IT was impossible not to be quietly overwhelmed yesterday at the end of Andras Schiff's second concert in his survey of Schumann's piano music. As Schiff's playing of the Geister Variations took off from the printed page and floated into another sphere, the narrative description of the circumstances of Schumann's life at the time of the composition became magnetic.

Ten days before his madness compelled him to throw himself into the Rhine, Schumann had written down the piece. Between that episode and the composer committing himself into an asylum where he spent the rest of his life, lay a few days where he must have experienced some lucidity: during those days

he made a final copy of the Geister Variations.

Schiff - never a pianist to romanticise the moment - somehow touched the exact spirit of this music, especially in the final variation where a clear, expressive melody floated above a cloudy, veiled, murmuring accompaniment At the end, as it dissolved into silence, Schiff sat, hands poised motionless above the keyboard, unmoving, and allowing the silence to hang in the air for what seemed a long, long time. It was an extraordinary moment, filled with emotion and absolute stillness.

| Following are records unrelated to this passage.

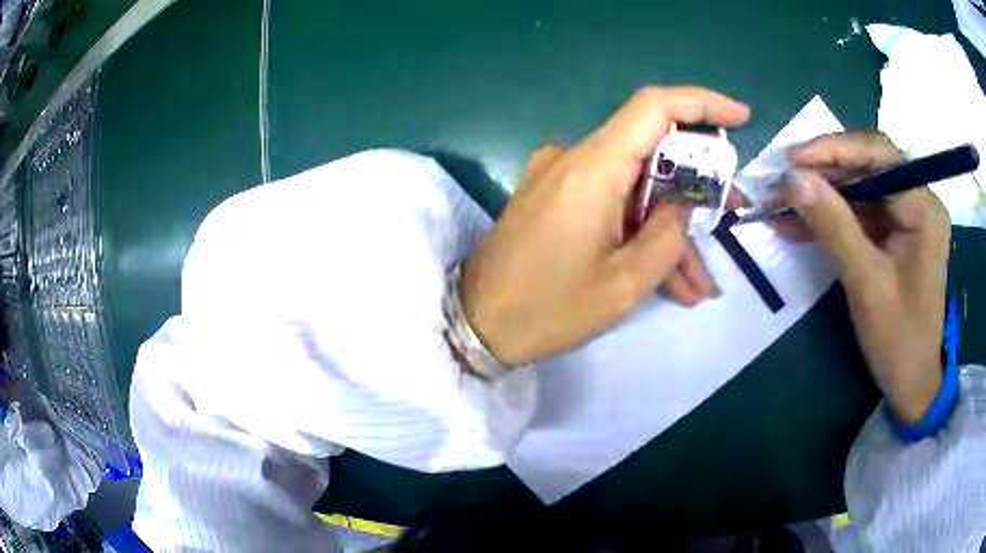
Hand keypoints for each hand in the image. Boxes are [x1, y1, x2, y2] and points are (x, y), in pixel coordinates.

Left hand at [459, 87, 749, 364]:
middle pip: (652, 154)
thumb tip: (684, 202)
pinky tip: (669, 282)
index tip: (740, 118)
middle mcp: (576, 159)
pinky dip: (639, 234)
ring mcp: (562, 179)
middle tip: (731, 217)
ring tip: (700, 285)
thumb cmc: (549, 310)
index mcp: (593, 167)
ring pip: (635, 190)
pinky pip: (611, 206)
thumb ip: (669, 233)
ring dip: (669, 232)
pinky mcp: (555, 200)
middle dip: (696, 189)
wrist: (476, 325)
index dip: (701, 104)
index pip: (654, 107)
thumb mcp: (626, 282)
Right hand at [781, 132, 949, 423]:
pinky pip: (859, 213)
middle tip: (784, 178)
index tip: (792, 160)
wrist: (910, 384)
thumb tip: (792, 178)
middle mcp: (918, 201)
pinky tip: (798, 222)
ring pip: (860, 187)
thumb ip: (834, 226)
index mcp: (923, 207)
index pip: (878, 155)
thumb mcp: (867, 284)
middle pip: (868, 165)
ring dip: (822, 193)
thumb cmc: (899, 339)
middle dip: (825, 170)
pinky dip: (830, 217)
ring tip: (782, 200)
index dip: (833, 150)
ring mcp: (906, 217)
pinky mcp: (894, 235)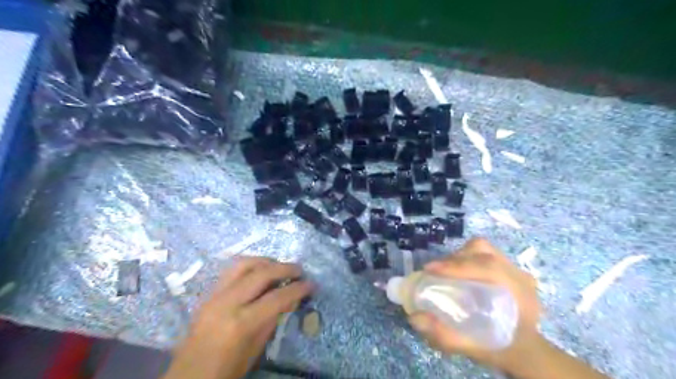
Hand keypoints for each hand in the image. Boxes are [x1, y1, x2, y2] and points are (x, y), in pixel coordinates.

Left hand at [163, 257, 314, 378]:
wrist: (188, 377)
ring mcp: (215, 295)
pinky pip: (231, 270)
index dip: (298, 288)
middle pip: (262, 273)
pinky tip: (259, 271)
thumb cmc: (226, 371)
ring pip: (244, 264)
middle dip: (285, 268)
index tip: (312, 284)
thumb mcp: (256, 349)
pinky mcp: (208, 293)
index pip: (277, 297)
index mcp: (241, 324)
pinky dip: (250, 265)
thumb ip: (273, 319)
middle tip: (299, 270)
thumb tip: (291, 297)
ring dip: (266, 261)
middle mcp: (227, 303)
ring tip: (279, 266)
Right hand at [406, 238, 542, 374]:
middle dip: (453, 259)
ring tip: (444, 271)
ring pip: (482, 248)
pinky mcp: (506, 267)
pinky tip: (457, 272)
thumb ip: (446, 336)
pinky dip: (465, 258)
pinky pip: (483, 253)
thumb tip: (415, 317)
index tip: (430, 270)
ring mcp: (514, 269)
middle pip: (483, 252)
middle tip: (434, 272)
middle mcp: (519, 275)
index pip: (488, 267)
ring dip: (459, 256)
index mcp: (519, 293)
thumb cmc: (503, 348)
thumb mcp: (475, 349)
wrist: (526, 350)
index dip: (456, 265)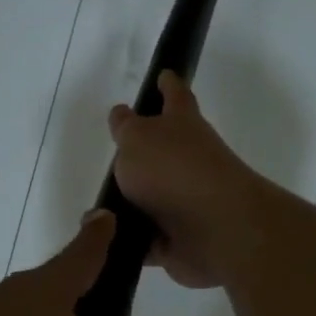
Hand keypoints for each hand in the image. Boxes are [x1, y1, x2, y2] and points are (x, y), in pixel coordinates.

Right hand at [109, 72, 265, 289]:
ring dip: (129, 204)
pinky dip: (129, 241)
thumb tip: (122, 115)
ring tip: (99, 208)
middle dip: (142, 153)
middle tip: (114, 155)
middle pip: (162, 151)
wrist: (216, 229)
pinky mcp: (178, 239)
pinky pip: (146, 239)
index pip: (175, 95)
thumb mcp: (137, 138)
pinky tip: (106, 241)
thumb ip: (126, 127)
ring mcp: (185, 201)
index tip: (164, 74)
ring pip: (151, 198)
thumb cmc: (174, 170)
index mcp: (182, 125)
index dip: (167, 84)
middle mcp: (187, 160)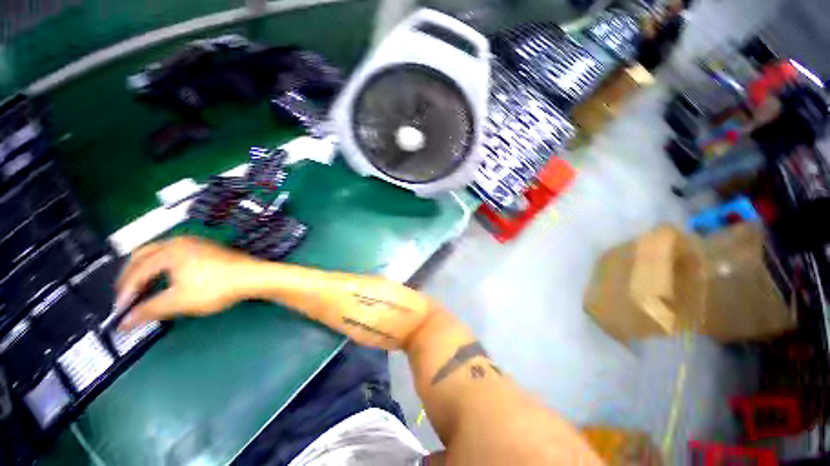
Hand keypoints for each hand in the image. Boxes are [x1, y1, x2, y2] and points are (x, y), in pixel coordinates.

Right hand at [115, 237, 256, 329]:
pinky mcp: (207, 248)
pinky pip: (175, 254)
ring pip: (159, 253)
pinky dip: (162, 266)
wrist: (253, 276)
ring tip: (141, 288)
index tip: (119, 311)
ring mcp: (195, 242)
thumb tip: (124, 322)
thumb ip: (149, 310)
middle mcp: (179, 241)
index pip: (137, 271)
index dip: (125, 292)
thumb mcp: (180, 301)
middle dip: (130, 275)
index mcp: (168, 251)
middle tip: (124, 295)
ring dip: (146, 269)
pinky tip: (166, 278)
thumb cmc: (216, 287)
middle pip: (144, 255)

And it came at the end of a recital full of fascinating playing where Schiff, a supremely intelligent musician, performed a whole string of character pieces - Papillons, Night Pieces, Songs of the Morning, and Kreisleriana - without once being tempted into over-pictorial characterisation. Whether at his most coolly brain-powered, or his most powerfully energetic, Schiff always seems to hold the emotional extremes of this man's music in a subtle and refined balance. More of Schiff's Schumann on Monday.